Alice Zago, enquêteur dans l’affaire Lubanga, a eu à faire face à un défi de taille en Ituri. Comment expliquer aux victimes et aux témoins la notion abstraite de justice? Comment peut-on parler de droits à ceux qui n’en n’ont jamais bénéficié? Lors de ma rencontre avec les citoyens de Katoto (22 km au nord de Bunia), je m’en suis moi-même rendue compte. Il y a un groupe de quatre hommes et trois femmes qui se réunissent de temps en temps pour écouter un programme radio sur la justice. Radio Interactive pour la Justice, a été fondée, et est dirigée par un collègue américain qui a toujours été un passionné de la région. Quand je leur demande s’ils comprennent ce qu’ils écoutent, l’un d’eux répond qu’il ne comprend pas ce que nous entendons par droits de l’homme. Et à ma plus grande surprise encore, mon traducteur, Emmanuel, ne peut pas trouver l’équivalent en swahili de « justice internationale » et utilise plutôt l’expression française. Gratien Iracan, un journaliste local qui travail avec la Radio Interactive pour la Justice, va droit au but : « Les gens ont besoin de temps pour comprendre ce qu’est la justice. Sous le régime [du dictateur] Mobutu, il n’y avait aucune protestation, aucune reconnaissance de nos droits. C’est maintenant que les gens commencent à comprendre le sens et l’importance de la justice comme étant le seul moyen de vivre en paix », dit Gratien. « Mais le problème c’est la corruption, ici l’argent est roi ».

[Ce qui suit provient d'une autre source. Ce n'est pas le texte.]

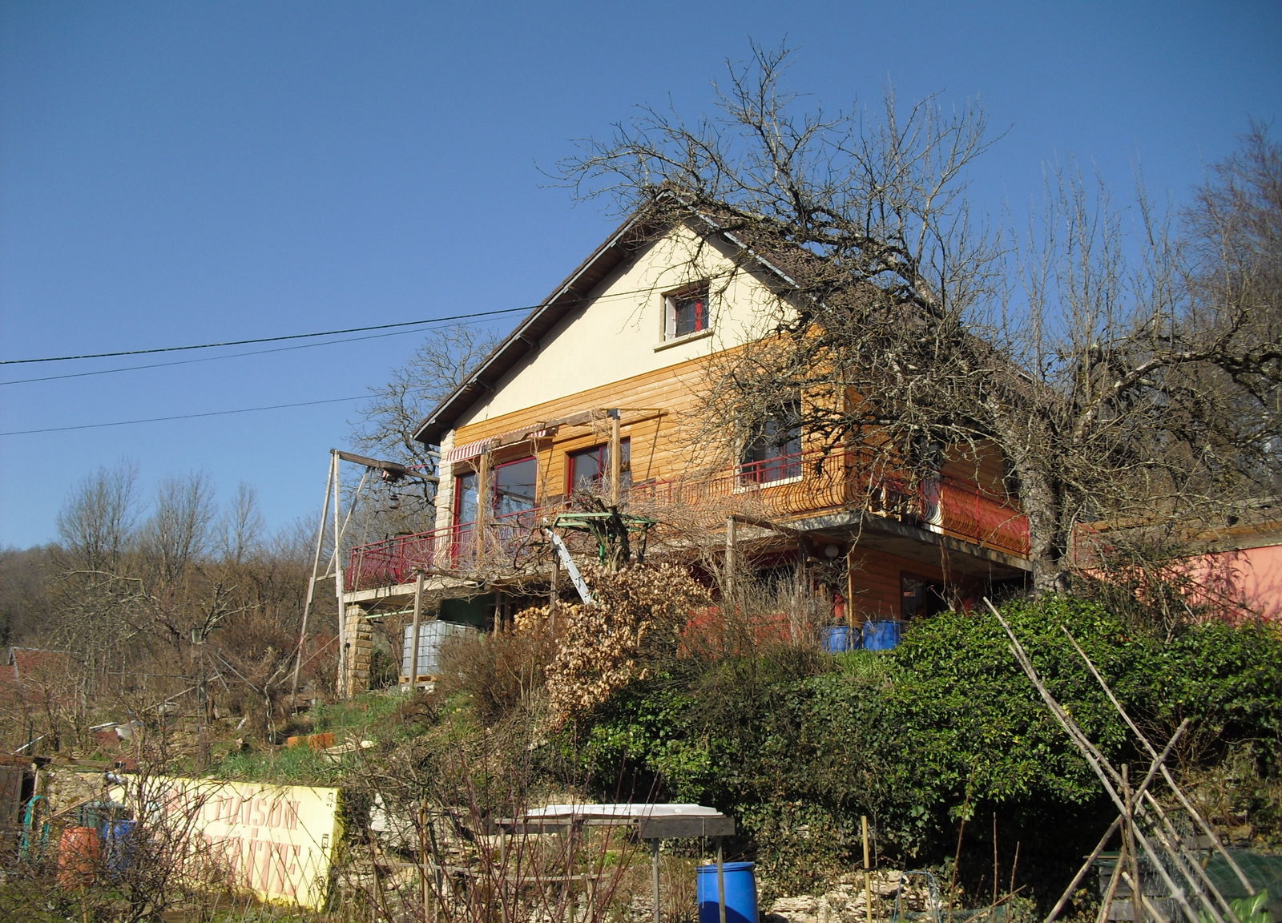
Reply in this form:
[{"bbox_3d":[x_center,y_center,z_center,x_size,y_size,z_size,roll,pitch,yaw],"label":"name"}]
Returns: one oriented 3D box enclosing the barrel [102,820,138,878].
[{"bbox_3d":[-8.446,6.296,21.600,0.580,0.920,0.580,-12,-20,41],"label":"barrel"}]

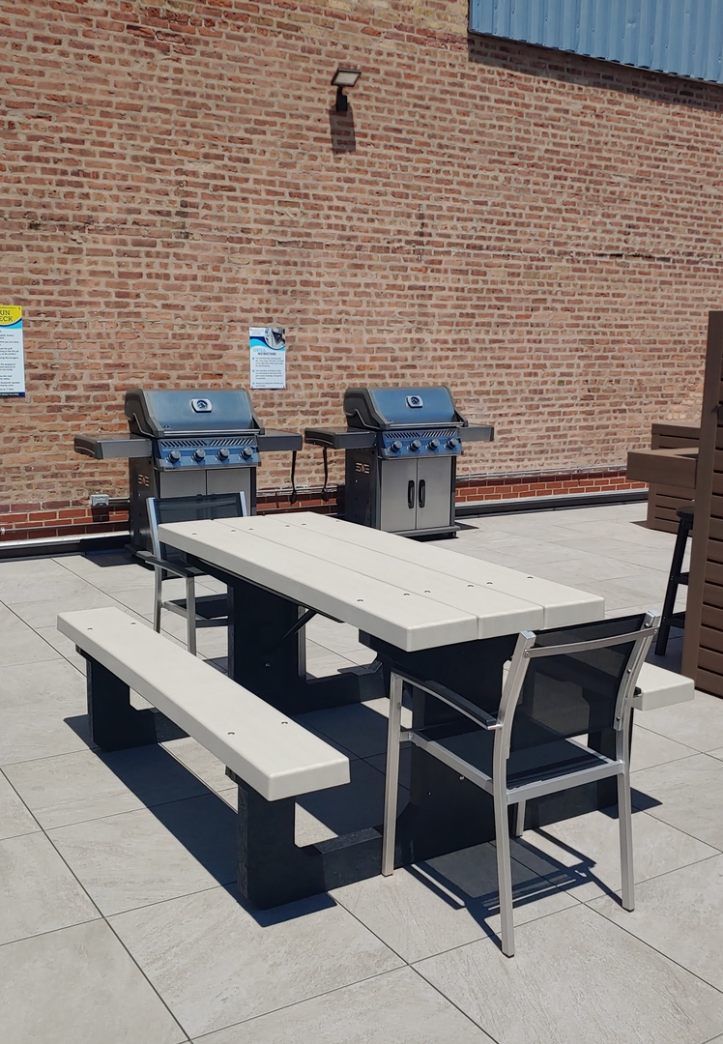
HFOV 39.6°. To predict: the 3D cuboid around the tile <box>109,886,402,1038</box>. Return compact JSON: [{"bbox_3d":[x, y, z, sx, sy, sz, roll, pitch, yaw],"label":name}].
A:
[{"bbox_3d":[-0.302,1.160,2.767,0.605,0.020,0.605,-5,11,-32],"label":"tile"}]

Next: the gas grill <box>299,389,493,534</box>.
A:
[{"bbox_3d":[0.329,-0.501,8.362,1.470,1.210,0.660,-5,11,-32],"label":"gas grill"}]

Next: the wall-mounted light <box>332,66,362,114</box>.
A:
[{"bbox_3d":[-0.125,-3.534,8.240,0.240,0.320,0.200,-5,11,-33],"label":"wall-mounted light"}]

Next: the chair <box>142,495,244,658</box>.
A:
[{"bbox_3d":[-0.636,0.354,4.587,0.560,0.870,0.620,-5,11,-32],"label":"chair"}]

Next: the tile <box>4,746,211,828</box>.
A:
[{"bbox_3d":[-0.937,0.953,3.683,0.600,0.024,0.600,-4,11,-33],"label":"tile"}]

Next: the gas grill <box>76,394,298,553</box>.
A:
[{"bbox_3d":[-1.242,-0.359,7.443,1.470,1.210,0.660,-5,11,-32],"label":"gas grill"}]

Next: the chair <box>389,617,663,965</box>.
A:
[{"bbox_3d":[0.443,0.645,2.849,0.560,0.875,0.570,-4,11,-32],"label":"chair"}]

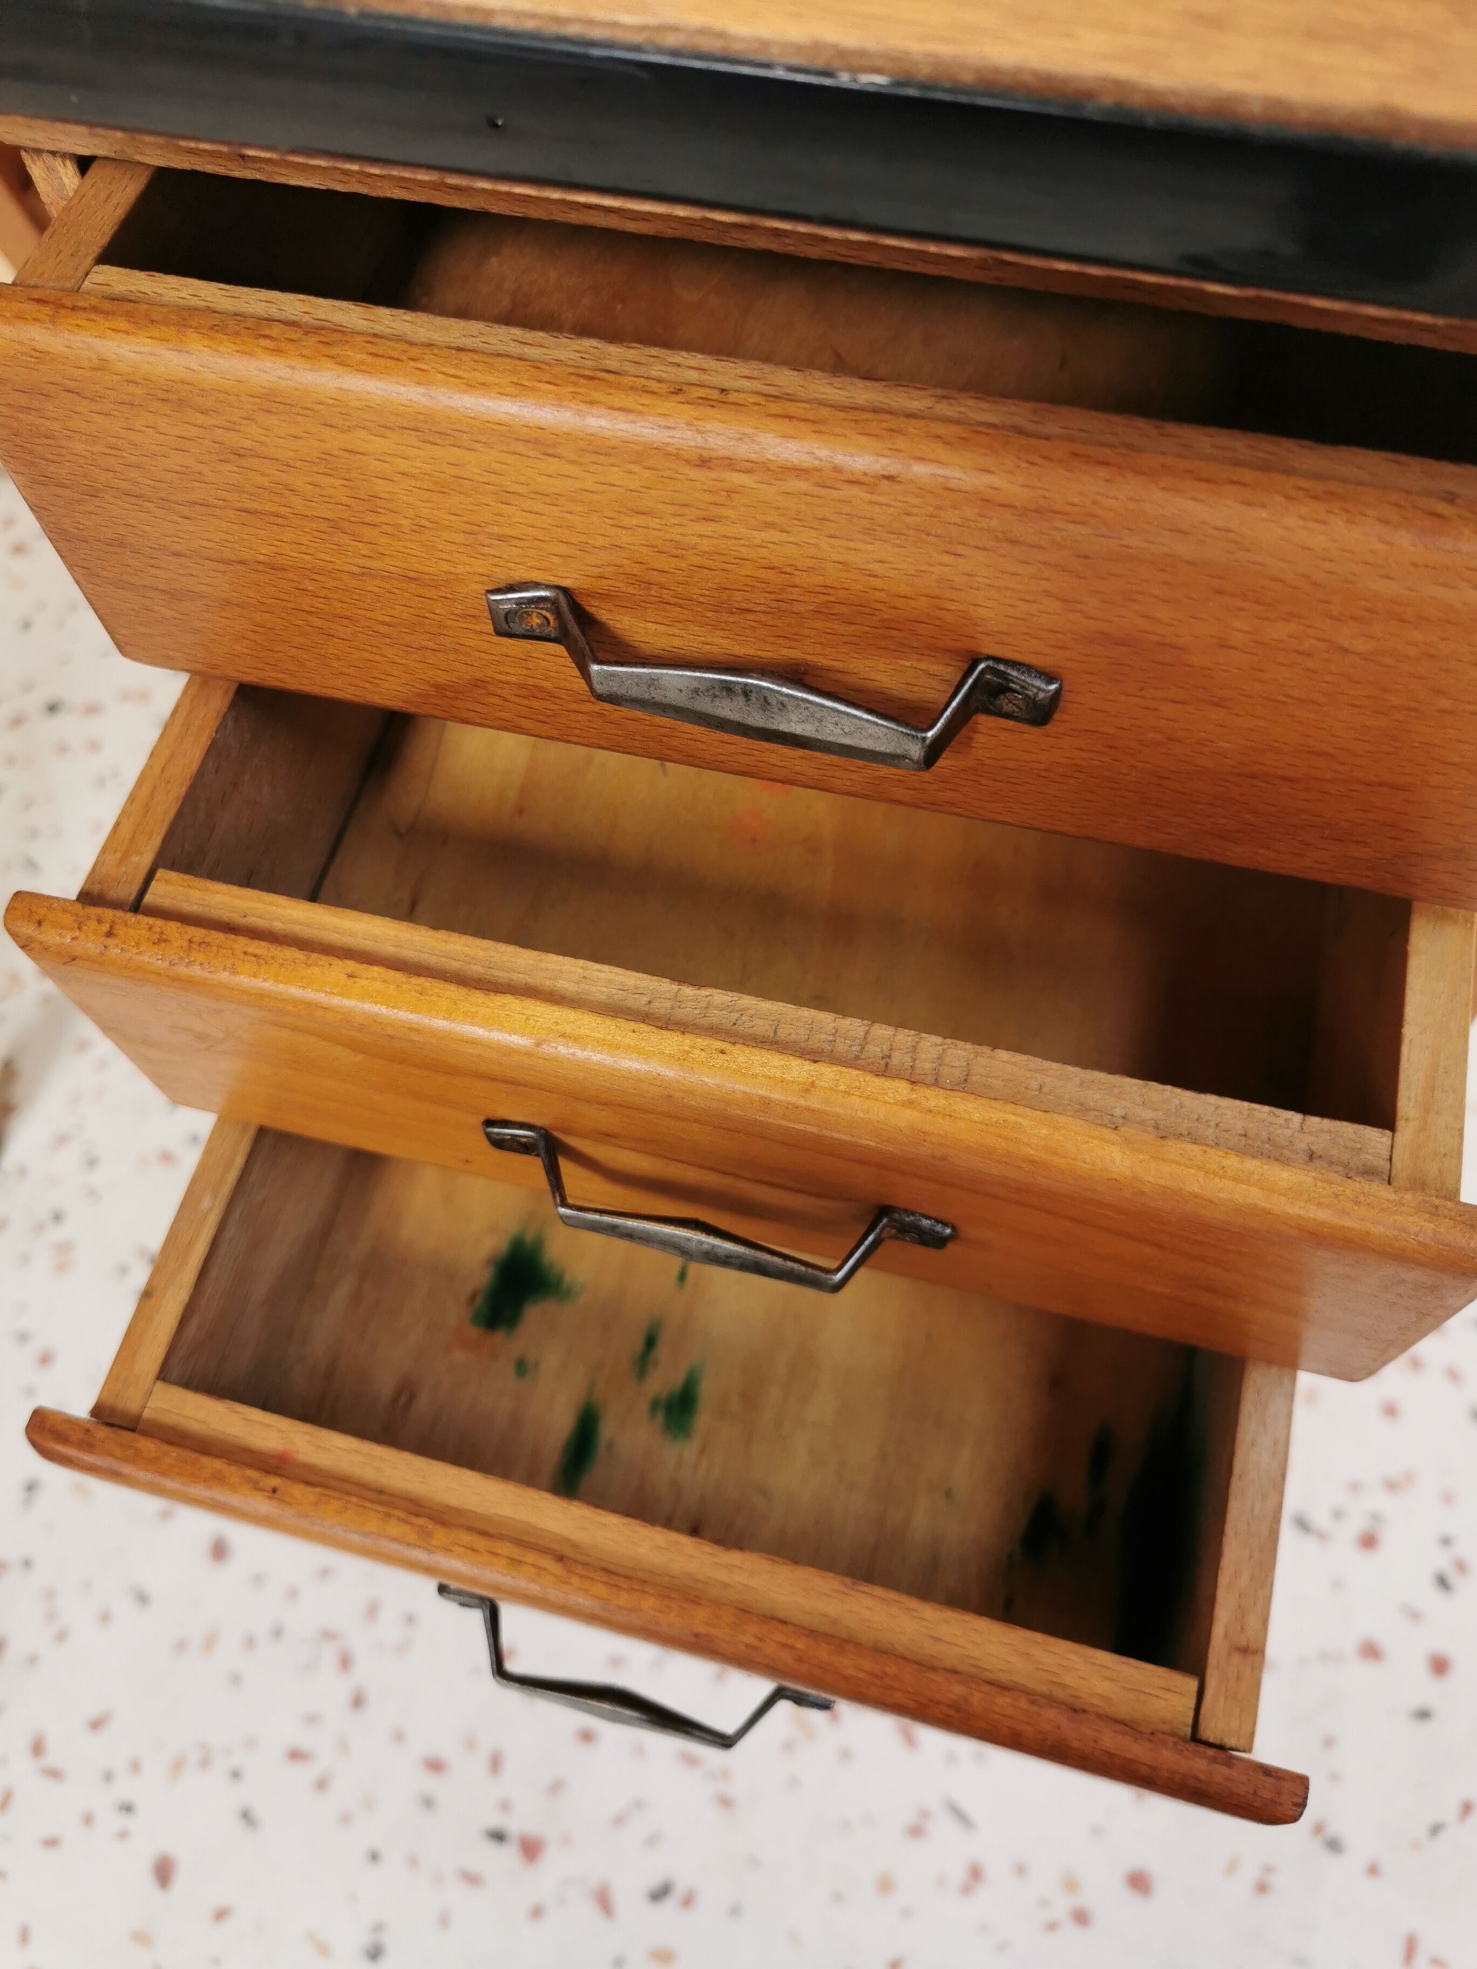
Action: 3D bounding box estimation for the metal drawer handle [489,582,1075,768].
[{"bbox_3d":[0.006,-0.066,0.334,0.127,0.021,0.021,12,65,9],"label":"metal drawer handle"}]

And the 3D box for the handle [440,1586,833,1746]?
[{"bbox_3d":[-0.033,0.208,0.461,0.127,0.021,0.021,12,65,9],"label":"handle"}]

Ce manque de confiance dans les institutions locales judiciaire est un facteur commun aux habitants de l’Ituri. Bien que le gouvernement congolais, avec l’aide des organisations internationales, ait fait certains progrès ces dernières années, la corruption et le manque de ressources et d’infrastructures entravent l’application de la justice. « Je ne comprends pas comment un homme qui a violé une femme peut être relâché peu de temps après son arrestation », dit une femme de Katoto. « Il n’y a pas de justice pour les pauvres ici. Si vous êtes riche et vous avez un problème, tout ce que vous avez à faire est de sortir de l’argent ». Cette pénurie de fonds s’étend également aux prisons. « Ce que j’ai vu était horrible », dit Emmanuel, rappelant sa visite à la prison de Bunia avec un autre journaliste. La vue des prisonniers émaciés, assis à même le sol dans des cellules exiguës, surpeuplées et insalubres et dont la seule subsistance consiste en ce que leur familles peuvent leur apporter est encore vivace dans son esprit.

Cette longue histoire de guerres et de conflits ethniques en République démocratique du Congo dans les dernières décennies a détruit les structures judiciaires. « Depuis 2004, les tribunaux ont commencé à fonctionner timidement, mais ce n’est que maintenant que notre système judiciaire est vraiment en train de faire ses premiers pas », dit le procureur militaire de Bunia Jean LIANZA Maurice. « C’est pourquoi le gouvernement a demandé à la Cour pénale internationale d’intervenir, afin que les crimes ne restent pas impunis ». En mars 2004, Kinshasa a déféré la situation à la CPI et lui a demandé d’enquêter et d’engager des poursuites pour les crimes relevant de sa compétence commis sur le territoire congolais. Toutefois, le tribunal international ne doit pas constituer une alternative aux procédures nationales, mais plutôt les compléter. C’est là l’un des défis de la cour : encourager les États à mettre un terme aux crimes qui sont une préoccupation pour l’humanité, et aussi répondre aux attentes des femmes de Katoto : « Espérons que cela ne se reproduira jamais. Les enfants ne sont pas nés pour être des soldats. Les enfants doivent aller à l’école ».